- PROBLEM STATEMENT
What you return should be the lines of the data containing "Bolsa", each in full.

- DATASET
################

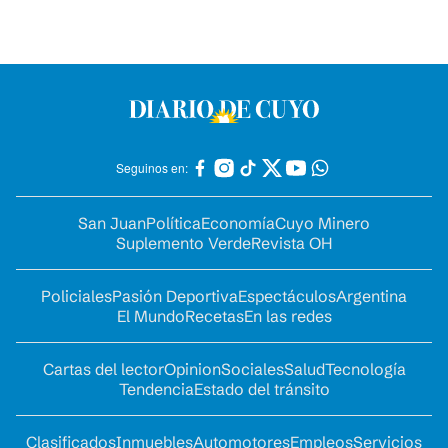
Seguinos en:
San Juan
Política
Economía
Cuyo Minero
Suplemento Verde
Revista OH
Policiales
Pasión Deportiva
Espectáculos
Argentina
El Mundo
Recetas
En las redes
Cartas del lector
Opinion
Sociales
Salud
Tecnología
Tendencia
Estado del tránsito
Clasificados
Inmuebles
Automotores
Empleos
Servicios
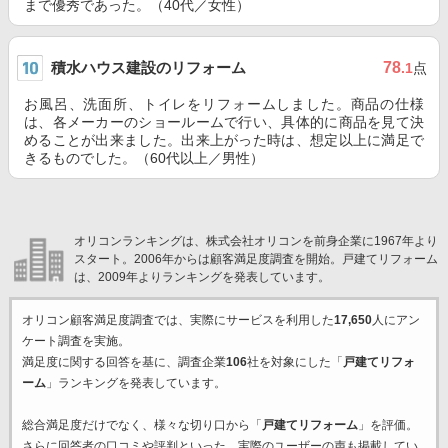
まで優秀であった。（40代／女性）
積水ハウス建設のリフォーム
78
.1
点
お風呂、洗面所、トイレをリフォームしました。商品の仕様
は、各メーカーのショールームで行い、具体的に商品を見て決
めることが出来ました。出来上がった時は、想定以上に満足で
きるものでした。（60代以上／男性）
オリコンランキングは、株式会社オリコンを前身企業に1967年より
スタート。2006年からは顧客満足度調査を開始。戸建てリフォーム
は、2009年よりランキングを発表しています。
オリコン顧客満足度調査では、実際にサービスを利用した
17,650
人にアン
ケート調査を実施。
満足度に関する回答を基に、調査企業
106
社を対象にした「
戸建てリフォ
ーム
」ランキングを発表しています。
総合満足度だけでなく、様々な切り口から「
戸建てリフォーム
」を評価。
さらに回答者の口コミや評判といった、実際のユーザーの声も掲載してい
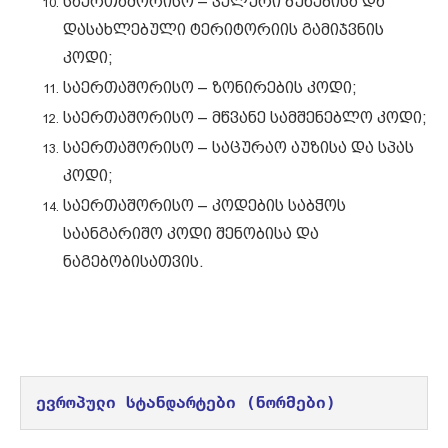
საერთაშორისო – ველური ბუნებისა და
დასახლებული ტერიტორიის გამიჯვნის
კოდი;
საერთაშორისო – ზონირების კოდი;
საერთაშორისო – მწვანე სამშენებლო კოდი;
საერთაშორისო – საცურაო აუზისა და სპას
კოდი;
საერთაშორისო – კოდების საბჭოს
საანგარიშო კოდი შენობისა და
ნაგებობისათვის.
ევროპული სტანდარტები (ნორმები)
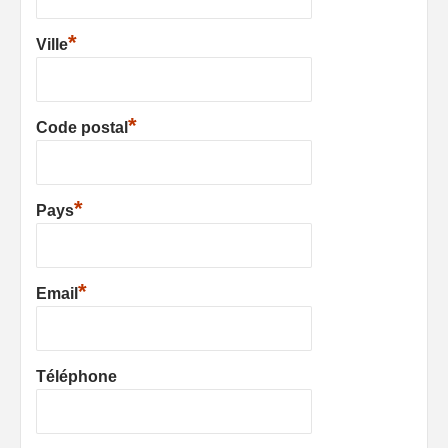
*
Ville
*
Code postal
*
Pays
*
Email
Téléphone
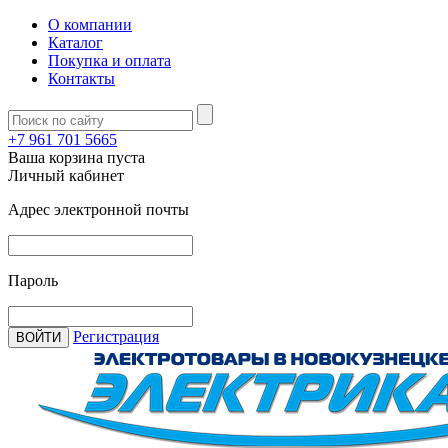
О компании
Каталог
Покупка и оплата
Контакты
+7 961 701 5665
Ваша корзина пуста
Личный кабинет
Адрес электронной почты
Пароль
Регистрация
ВОЙТИ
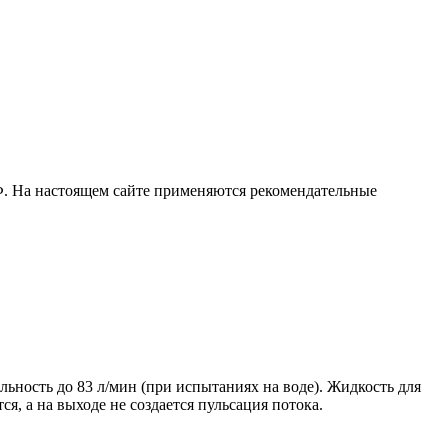
РФ. На настоящем сайте применяются рекомендательные
ьность до 83 л/мин (при испытаниях на воде). Жидкость для
я, а на выходе не создается пульсация потока.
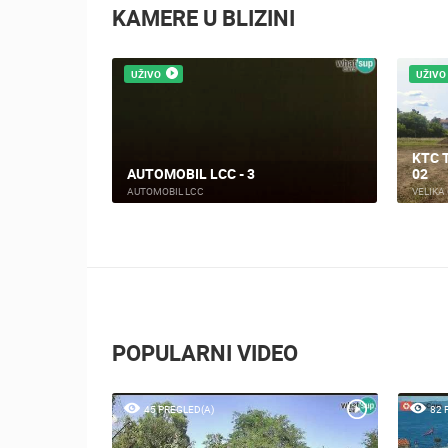
KAMERE U BLIZINI
UŽIVO
UŽIVO
AN 16 - LOG
ANORAMA
KTC 
AUTOMOBIL LCC - 3
02
AUTOMOBIL LCC
VELIKA
POPULARNI VIDEO
45 PREGLED(A)
82 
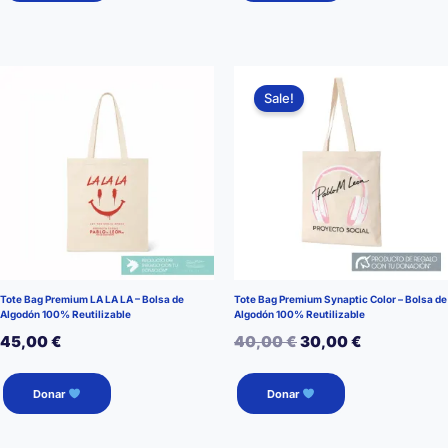
Sale!
Tote Bag Premium LA LA LA – Bolsa de
Tote Bag Premium Synaptic Color – Bolsa de
Algodón 100% Reutilizable
Algodón 100% Reutilizable
El
El
45,00
€
40,00
€
30,00
€
precio
precio
Donar
Donar
original
actual
era:
es:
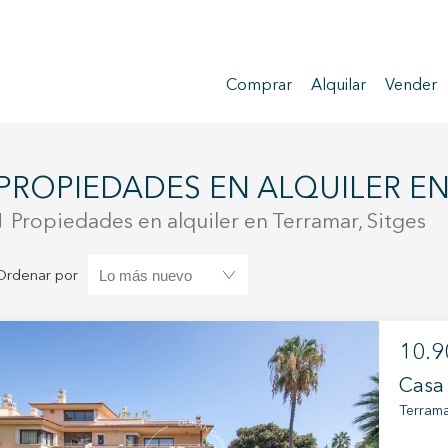
Comprar
Alquilar
Vender
PROPIEDADES EN ALQUILER EN
1 Propiedades en alquiler en Terramar, Sitges
Ordenar por
10.9
Casa 
Terrama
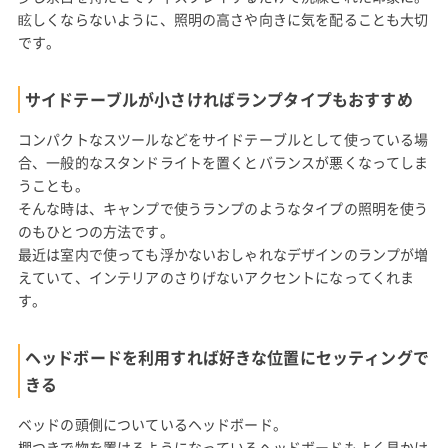
眩しくならないように、照明の高さや向きに気を配ることも大切
です。
サイドテーブルが小さければランプタイプもおすすめ
コンパクトなスツールなどをサイドテーブルとして使っている場
合、一般的なスタンドライトを置くとバランスが悪くなってしま
うことも。
そんな時は、キャンプで使うランプのようなタイプの照明を使う
のもひとつの方法です。
最近は室内で使っても浮かないおしゃれなデザインのランプが増
えていて、インテリアのさりげないアクセントになってくれま
す。
ヘッドボードを利用すれば好きな位置にセッティングで
きる
ベッドの頭側についているヘッドボード。
棚つきで物を置けるようになっているヘッドボードもよく見かけ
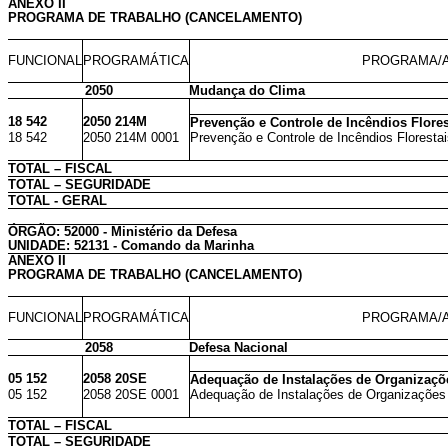
ANEXO II
PROGRAMA DE TRABALHO (CANCELAMENTO)
FUNCIONAL
PROGRAMÁTICA
PROGRAMA/A
2050
Mudança do Clima
18 542
2050 214M
Prevenção e Controle de Incêndios Florest
18 542
2050 214M 0001
Prevenção e Controle de Incêndios Florestais
TOTAL – FISCAL
TOTAL – SEGURIDADE
TOTAL - GERAL
ÓRGÃO: 52000 - Ministério da Defesa
UNIDADE: 52131 - Comando da Marinha
ANEXO II
PROGRAMA DE TRABALHO (CANCELAMENTO)
FUNCIONAL
PROGRAMÁTICA
PROGRAMA/A
2058
Defesa Nacional
05 152
2058 20SE
Adequação de Instalações de Organizaçõe
05 152
2058 20SE 0001
Adequação de Instalações de Organizações M
TOTAL – FISCAL
TOTAL – SEGURIDADE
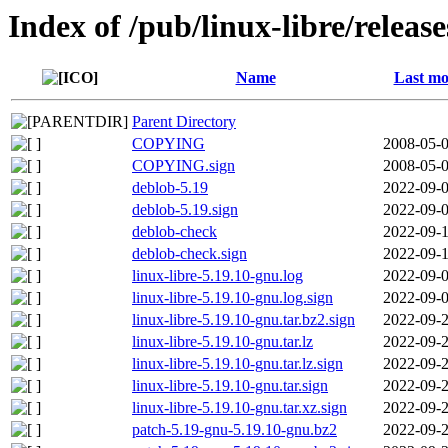
Index of /pub/linux-libre/releas
Name
Last mo
Parent Directory
COPYING
2008-05-0
COPYING.sign
2008-05-0
deblob-5.19
2022-09-0
deblob-5.19.sign
2022-09-0
deblob-check
2022-09-1
deblob-check.sign
2022-09-1
linux-libre-5.19.10-gnu.log
2022-09-0
linux-libre-5.19.10-gnu.log.sign
2022-09-0
linux-libre-5.19.10-gnu.tar.bz2.sign
2022-09-2
linux-libre-5.19.10-gnu.tar.lz
2022-09-2
linux-libre-5.19.10-gnu.tar.lz.sign
2022-09-2
linux-libre-5.19.10-gnu.tar.sign
2022-09-2
linux-libre-5.19.10-gnu.tar.xz.sign
2022-09-2
patch-5.19-gnu-5.19.10-gnu.bz2
2022-09-2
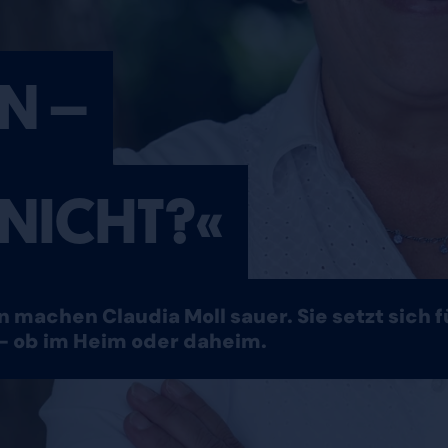
N –
 NICHT?«
 machen Claudia Moll sauer. Sie setzt sich 
– ob im Heim oder daheim.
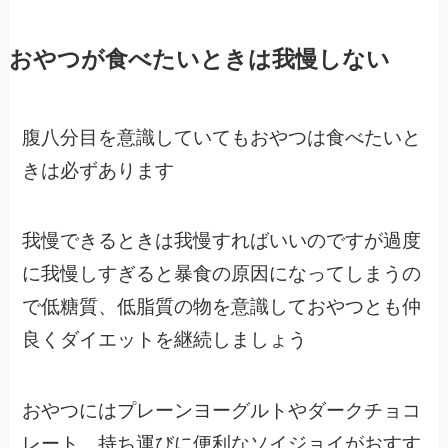
おやつが食べたいときは我慢しない
腹八分目を意識していてもおやつは食べたいと
きは必ずあります
我慢できるときは我慢すればいいのですが過度
に我慢しすぎると暴食の原因になってしまうの
で低糖質、低脂質の物を意識しておやつとも仲
良くダイエットを継続しましょう
おやつにはプレーンヨーグルトやダークチョコ
レート、持ち運びに便利なソイジョイがおすす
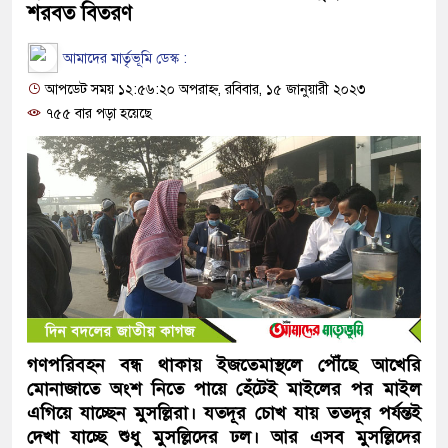
শরবত বিতরণ
আমাদের মার্তৃভূমি ডেস্ক :
আপডেট সময় ১২:৫৬:২০ অপরাহ্ন, রবিবার, ১৫ জানুয়ারী ২০২৩
৭৫৫ বার পড়া হয়েছে
গণপরিবহন বন্ধ থাকায় ইজতেমাস্থলে পৌঁছে আখেরি
মোনাজাতে অংশ নিতে পায়ে হেঁটেই মাইলের পর মাইল
এগিয়ে যাচ্ছেন মুসল্লিরা। যতদূর চোখ যায় ততদূর পর্যন্তই
দেখা যাচ্ছে শুধু মুসল্লিদের ঢল। আর এসব মুসল্লিদের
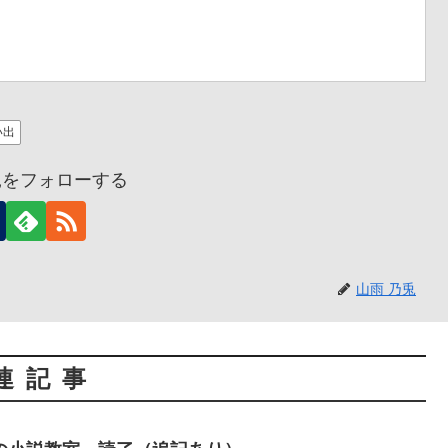
い出
兎をフォローする
山雨 乃兎
連記事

################

- SOLUTION TO THE PROBLEM
Tote Bag Premium LA LA LA – Bolsa de
Tote Bag Premium Synaptic Color – Bolsa de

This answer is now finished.